====== Input for this task ======

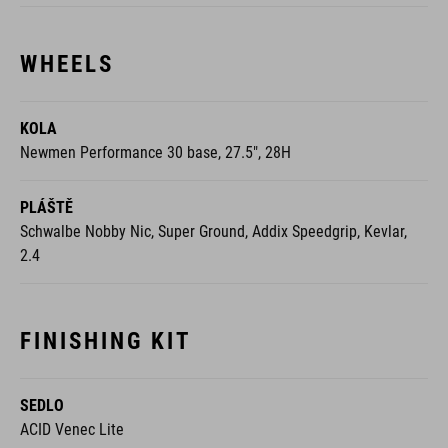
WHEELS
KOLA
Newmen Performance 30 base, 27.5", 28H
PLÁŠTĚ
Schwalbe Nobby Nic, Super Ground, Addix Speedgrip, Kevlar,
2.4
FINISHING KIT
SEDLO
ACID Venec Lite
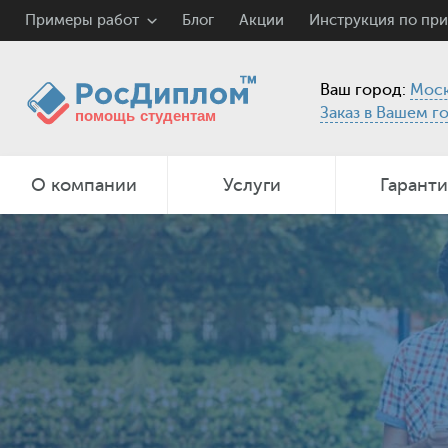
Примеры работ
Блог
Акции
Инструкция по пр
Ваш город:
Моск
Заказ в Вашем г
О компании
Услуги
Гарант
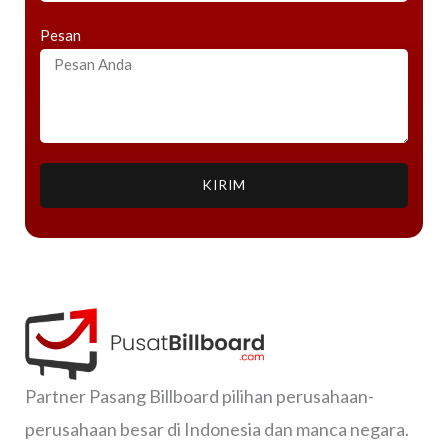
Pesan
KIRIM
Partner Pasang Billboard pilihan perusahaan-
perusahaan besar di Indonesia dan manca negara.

======

Your goal:
All lines from the one holding "Инструкция по пр" through the last line of the material above should be set down exactly, and the pictures should be left out.

Written response:
Инструкция по пр
Ваш город:
Моск
Заказ в Вашем г
О компании
Услуги
Гарант
Pesan
KIRIM
Partner Pasang Billboard pilihan perusahaan-
perusahaan besar di Indonesia dan manca negara.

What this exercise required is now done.